Source extract:
# # # #

Friday, 8 July 2011

Domestic extraordinary measures are not a solution for our structural problems

The adoption of extraordinary measures has become an ordinary behavior of Portuguese governments. The most recent example was the extraordinary income tax announced last week. The events of this week have shown that extraordinary measures are not a solution for the structural problems of the Portuguese economy. There are two aspects to this. First, the markets clearly do not believe that these measures are enough to tackle those problems. Second, to the Portuguese people they convey the idea that the problems are, like the measures, temporary and thus the measures fail to put in motion the process of adjustment of expectations (and behavior) that the seriousness of the problems demands – therefore confirming the beliefs of the financial markets.

Structural measures are therefore required. The unsustainable current account deficit is a reflection of the structural problem of the Portuguese economy. It embodies the disconnect that exists between the structures of consumption and production. Devaluation would be the obvious (easy and non-structural) solution outside a common currency area. Absent this possibility, a significant cut in wages has been suggested as a means to restore the competitiveness of Portuguese firms.

# # # #

Short task 1:
Retype the Portuguese economy post starting with "Structural measures are" and going on through "of Portuguese firms.".
Short task 2:
Write what comes next in the Portuguese economy post, picking up after its final sentence.
The entries after the Portuguese economy post are separate material.

# # # #

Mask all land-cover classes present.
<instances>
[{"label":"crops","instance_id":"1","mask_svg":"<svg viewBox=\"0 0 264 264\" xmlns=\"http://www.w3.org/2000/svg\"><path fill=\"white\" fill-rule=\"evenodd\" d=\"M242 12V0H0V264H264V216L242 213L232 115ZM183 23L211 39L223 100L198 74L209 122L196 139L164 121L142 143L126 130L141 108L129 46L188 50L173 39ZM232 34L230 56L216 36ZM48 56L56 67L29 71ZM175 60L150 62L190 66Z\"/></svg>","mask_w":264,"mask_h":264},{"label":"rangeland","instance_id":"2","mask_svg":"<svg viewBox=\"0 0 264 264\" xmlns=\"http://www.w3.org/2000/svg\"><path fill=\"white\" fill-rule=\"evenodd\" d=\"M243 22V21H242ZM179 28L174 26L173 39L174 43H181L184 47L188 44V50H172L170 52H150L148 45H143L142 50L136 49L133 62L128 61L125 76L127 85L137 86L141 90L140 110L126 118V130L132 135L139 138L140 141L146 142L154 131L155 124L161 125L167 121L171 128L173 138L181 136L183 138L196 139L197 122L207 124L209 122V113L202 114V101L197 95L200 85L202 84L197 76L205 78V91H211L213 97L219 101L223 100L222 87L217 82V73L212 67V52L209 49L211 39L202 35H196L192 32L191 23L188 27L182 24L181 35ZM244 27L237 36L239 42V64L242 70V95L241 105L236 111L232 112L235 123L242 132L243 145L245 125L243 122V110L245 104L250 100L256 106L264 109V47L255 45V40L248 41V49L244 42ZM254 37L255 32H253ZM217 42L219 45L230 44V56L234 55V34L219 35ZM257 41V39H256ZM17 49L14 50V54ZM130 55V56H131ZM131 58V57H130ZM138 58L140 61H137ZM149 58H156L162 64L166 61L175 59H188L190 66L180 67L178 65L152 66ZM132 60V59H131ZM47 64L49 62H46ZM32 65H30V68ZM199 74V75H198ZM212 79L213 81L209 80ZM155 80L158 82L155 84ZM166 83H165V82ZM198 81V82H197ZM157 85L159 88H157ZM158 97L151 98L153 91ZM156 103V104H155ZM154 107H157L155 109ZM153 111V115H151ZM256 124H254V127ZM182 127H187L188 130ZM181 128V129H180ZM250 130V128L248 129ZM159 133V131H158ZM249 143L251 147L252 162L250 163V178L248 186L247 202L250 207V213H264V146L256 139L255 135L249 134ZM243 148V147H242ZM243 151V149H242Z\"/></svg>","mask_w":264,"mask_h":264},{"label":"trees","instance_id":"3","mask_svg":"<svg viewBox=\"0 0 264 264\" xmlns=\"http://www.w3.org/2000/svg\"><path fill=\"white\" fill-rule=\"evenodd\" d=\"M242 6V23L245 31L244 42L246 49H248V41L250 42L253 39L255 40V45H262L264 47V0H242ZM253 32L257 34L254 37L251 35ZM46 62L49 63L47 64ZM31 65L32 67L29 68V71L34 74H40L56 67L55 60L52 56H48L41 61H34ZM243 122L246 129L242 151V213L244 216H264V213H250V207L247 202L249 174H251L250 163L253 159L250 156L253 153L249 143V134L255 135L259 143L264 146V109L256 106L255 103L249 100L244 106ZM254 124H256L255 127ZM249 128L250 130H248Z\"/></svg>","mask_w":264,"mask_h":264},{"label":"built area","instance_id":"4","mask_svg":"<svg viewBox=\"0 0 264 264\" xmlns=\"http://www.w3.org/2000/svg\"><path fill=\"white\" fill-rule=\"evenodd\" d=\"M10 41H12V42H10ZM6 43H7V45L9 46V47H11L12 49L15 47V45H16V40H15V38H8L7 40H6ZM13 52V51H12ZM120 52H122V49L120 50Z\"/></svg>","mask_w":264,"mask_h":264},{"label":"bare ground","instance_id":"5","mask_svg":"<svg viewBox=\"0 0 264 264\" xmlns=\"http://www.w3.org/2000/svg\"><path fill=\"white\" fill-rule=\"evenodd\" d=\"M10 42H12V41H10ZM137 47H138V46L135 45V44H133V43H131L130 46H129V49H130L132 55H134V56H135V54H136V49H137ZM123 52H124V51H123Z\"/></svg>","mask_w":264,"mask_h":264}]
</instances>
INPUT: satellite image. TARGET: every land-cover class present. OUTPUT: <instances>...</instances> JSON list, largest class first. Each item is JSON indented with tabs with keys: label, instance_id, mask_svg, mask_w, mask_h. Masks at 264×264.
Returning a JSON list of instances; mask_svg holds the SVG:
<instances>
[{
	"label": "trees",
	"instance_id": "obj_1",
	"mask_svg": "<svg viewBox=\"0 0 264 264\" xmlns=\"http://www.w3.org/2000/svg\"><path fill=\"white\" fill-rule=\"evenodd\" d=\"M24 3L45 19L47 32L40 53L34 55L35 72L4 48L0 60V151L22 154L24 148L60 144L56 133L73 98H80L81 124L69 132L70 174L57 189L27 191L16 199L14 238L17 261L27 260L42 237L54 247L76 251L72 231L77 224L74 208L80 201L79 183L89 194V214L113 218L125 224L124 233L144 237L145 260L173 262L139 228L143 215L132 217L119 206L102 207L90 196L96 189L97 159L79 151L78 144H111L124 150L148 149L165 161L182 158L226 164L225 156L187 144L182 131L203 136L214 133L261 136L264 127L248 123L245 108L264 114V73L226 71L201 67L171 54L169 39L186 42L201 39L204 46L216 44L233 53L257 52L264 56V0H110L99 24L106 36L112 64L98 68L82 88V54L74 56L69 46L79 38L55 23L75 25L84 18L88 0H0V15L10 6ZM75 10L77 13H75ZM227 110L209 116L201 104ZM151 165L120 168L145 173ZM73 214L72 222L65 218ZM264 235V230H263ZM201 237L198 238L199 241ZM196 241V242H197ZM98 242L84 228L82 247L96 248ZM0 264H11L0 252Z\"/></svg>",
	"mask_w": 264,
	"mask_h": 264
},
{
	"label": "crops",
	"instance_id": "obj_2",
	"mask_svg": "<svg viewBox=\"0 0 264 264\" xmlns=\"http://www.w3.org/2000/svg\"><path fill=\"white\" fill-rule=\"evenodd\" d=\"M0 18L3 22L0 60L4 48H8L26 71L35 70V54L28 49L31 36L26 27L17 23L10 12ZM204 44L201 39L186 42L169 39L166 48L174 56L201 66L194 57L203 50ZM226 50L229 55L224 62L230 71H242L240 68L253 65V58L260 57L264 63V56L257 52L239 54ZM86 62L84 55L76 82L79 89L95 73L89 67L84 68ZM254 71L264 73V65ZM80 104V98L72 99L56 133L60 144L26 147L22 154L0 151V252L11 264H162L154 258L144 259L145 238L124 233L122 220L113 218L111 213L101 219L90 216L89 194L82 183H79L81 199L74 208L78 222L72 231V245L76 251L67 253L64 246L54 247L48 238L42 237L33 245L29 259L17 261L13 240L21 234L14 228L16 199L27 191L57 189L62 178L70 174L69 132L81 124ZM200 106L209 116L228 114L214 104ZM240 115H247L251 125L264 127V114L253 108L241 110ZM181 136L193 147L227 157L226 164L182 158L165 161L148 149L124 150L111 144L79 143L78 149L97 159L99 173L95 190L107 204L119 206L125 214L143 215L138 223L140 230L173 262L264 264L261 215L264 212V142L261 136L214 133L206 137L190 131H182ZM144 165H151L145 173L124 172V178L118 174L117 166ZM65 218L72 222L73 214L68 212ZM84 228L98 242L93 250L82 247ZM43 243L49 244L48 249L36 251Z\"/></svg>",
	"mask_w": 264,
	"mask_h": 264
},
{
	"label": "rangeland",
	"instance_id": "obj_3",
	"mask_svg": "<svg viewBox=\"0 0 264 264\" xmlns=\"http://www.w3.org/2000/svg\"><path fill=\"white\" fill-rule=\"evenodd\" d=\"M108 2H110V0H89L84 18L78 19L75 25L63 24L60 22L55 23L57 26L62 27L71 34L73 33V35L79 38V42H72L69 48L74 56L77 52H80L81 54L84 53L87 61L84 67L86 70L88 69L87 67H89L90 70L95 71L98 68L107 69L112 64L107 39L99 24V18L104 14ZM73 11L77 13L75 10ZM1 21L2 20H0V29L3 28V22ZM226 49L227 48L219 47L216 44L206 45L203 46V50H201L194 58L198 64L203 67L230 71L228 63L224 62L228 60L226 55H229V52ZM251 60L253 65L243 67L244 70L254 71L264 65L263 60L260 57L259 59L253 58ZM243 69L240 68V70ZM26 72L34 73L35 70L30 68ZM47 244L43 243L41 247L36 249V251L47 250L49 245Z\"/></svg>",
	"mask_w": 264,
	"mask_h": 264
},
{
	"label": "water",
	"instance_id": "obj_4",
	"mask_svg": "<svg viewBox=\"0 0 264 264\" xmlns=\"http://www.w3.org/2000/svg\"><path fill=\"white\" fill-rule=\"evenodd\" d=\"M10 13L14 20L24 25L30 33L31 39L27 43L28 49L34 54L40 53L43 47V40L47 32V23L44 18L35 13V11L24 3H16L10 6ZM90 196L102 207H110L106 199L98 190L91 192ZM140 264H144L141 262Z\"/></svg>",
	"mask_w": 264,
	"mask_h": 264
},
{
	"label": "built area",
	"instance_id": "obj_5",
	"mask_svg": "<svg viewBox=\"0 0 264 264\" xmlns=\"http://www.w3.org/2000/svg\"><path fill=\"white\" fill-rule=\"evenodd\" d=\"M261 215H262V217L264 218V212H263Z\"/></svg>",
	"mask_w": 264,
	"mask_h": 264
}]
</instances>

# # # #

Written response 1:
Structural measures are therefore required. The unsustainable current account deficit is a reflection of the structural problem of the Portuguese economy. It embodies the disconnect that exists between the structures of consumption and production. Devaluation would be the obvious (easy and non-structural) solution outside a common currency area. Absent this possibility, a significant cut in wages has been suggested as a means to restore the competitiveness of Portuguese firms.

Written response 2:
A structural measure that would have the same competitiveness effect as a 7% wage cut would be to eliminate, permanently, the 14th wage payment, for both workers and pensioners. Beside the competitiveness effect, this measure would reduce public expenditure permanently. It should also have an impact on expectations, bringing the behavior of Portuguese consumers closer to our economic possibilities and sending a clear message of commitment to the financial markets and to the European Union (i.e., Germany), on top of the commitment to the memorandum of understanding.

Finally, except for legal problems that would have to be dealt with, this is simpler than other measures that would introduce additional complications into our fiscal system, with uncertain effects on the structure of incentives, such as the much discussed reduction in payroll tax. It should also be noticed that other structural measures, such as those in the memorandum, will take a long time to produce effects – if they do.

This kind of measure should be implemented from 2012 onwards. The Portuguese households should be given time to adjust their consumption plans. Obviously, such a measure will deepen our recession. But there is no way out of our problems without a serious recession, except if the Germans accept to pay the bill for our past excesses. Given the events in Greece, this would appear quite extraordinary.

3 comments:

  1. @alexandre

    you say other measures have "uncertain effects on the structure of incentives"...

    hmmm...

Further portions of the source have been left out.